In order to better understand how Fishhook is the C function of HOOK system, we take HOOK NSLog as an example and analyze it step by step from assembly to explain the whole process of fishhook implementation of HOOK system NSLog.

Note: For non-lazy loaded symbol tables, DyLD will link the dynamic library when dynamically linked. For lazy loaded symbol tables, DyLD will dynamically bind the NSLog to the lazy loaded symbol table once the first time the run-time function is calledCopy the code

1. Verify system dynamic binding:

Create a new empty project and write these two lines:

Debug -> Debug Workflow -> Always Show Disassembly check box to check assembly information. After the breakpoint is broken, MachO will be sent to the first address in memory.

0x3028+0x000000010b0f7000

  1. Get the current value of the pointer, iOS CPU is small encoder, the current model is 64-bit CPU, so read 8 bytes in reverse order is the pointer value: 0x010B0F89A0
  2. Dis – s is the disassembly orders, we found that when the pointer to the function is called dynamic binding system functions
  3. To see more details about the calling function: libdyld. Dylib ‘dyLD_stub_binder

What the hell is going on? That’s right, that’s where the pointer to the NSLog in the bit-lazy loading symbol table was rebound when the NSLog was called for the first time.

Then we will pass through the first breakpoint, let the breakpoint break at the second NSLog, and check the symbol table again to the address that the pointer (again address of 0x3028+ 0x000000010B0F7000) points to.

0x010b0f89a0
0x010b491276

2. Verify fishhook rebinding:

We drag the Fishhook file into the project and add a simple binding:

Note: in MachO files recompiled after modifying the file, the pointer offset in the symbol table may change, and the memory header address of the re-run program will also change, requiring you to retrieve them to calculate the new memory address of the pointer.

After running, we click the screen to enter the breakpoint shown in the above image and check the pointer in the symbol table that originally pointed to the system NSLog:

(c) How does Fishhook find its function implementation in the shared library based on the pointer to the string in the symbol table?

Fishhook officials gave this image:

  1. The order of the strings in the Lazy Symbol Pointers is their position in the Dynamic Symbols Table -> Indirect Symbols Table (here is the first one).

    The value of the header “Reserved1” (section base address + offset value = its corresponding offset in Indirect Symbols) is used in the actual calculation of the addressSource code analysisThere are detailed instructions.
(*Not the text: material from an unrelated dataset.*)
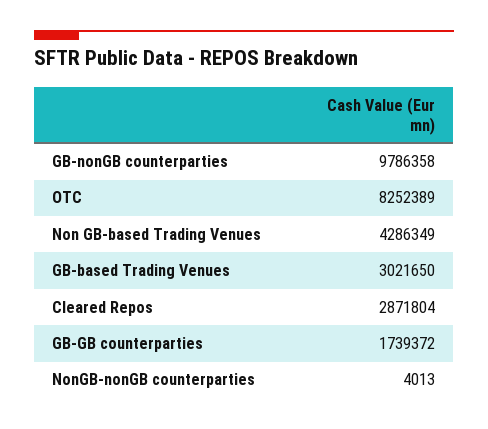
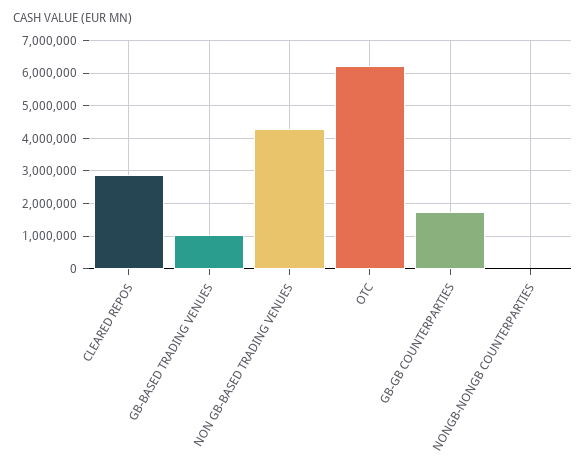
GB-nonGB counterparties: 9786358 -> none
OTC: 8252389 -> 6200000
GB-based Trading Venues: 3021650 -> 1000000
  2. The first corresponding Data value in the Dynamic Symbols Table -> Indirect Symbols Table (0x7A=122) is its index in the Symbols Table -> Symbols.
  3. In the Symbols Table -> Symbols, the position with index 122 corresponds to Data = 0x9B:
  4. Data (0x9B) + String Table start address (0x4F04)

conclusion

Today, we introduced the basic principle and specific process of Fishhook’s HOOK implementation of external functions of the system, combined with the PIC technology adopted in the shared cache library of iOS, and verified the dynamic binding process of iOS and fishhook rebinding mechanism one by one through disassembly commands. Finally, it demonstrates the steps fishhook takes to find a function implementation based on a symbol pointer in a symbol table. May you gain something! Level is limited, please advise ~

Fishhook’s source code analysis and application scenarios, as well as the sharing of security protection, will continue here.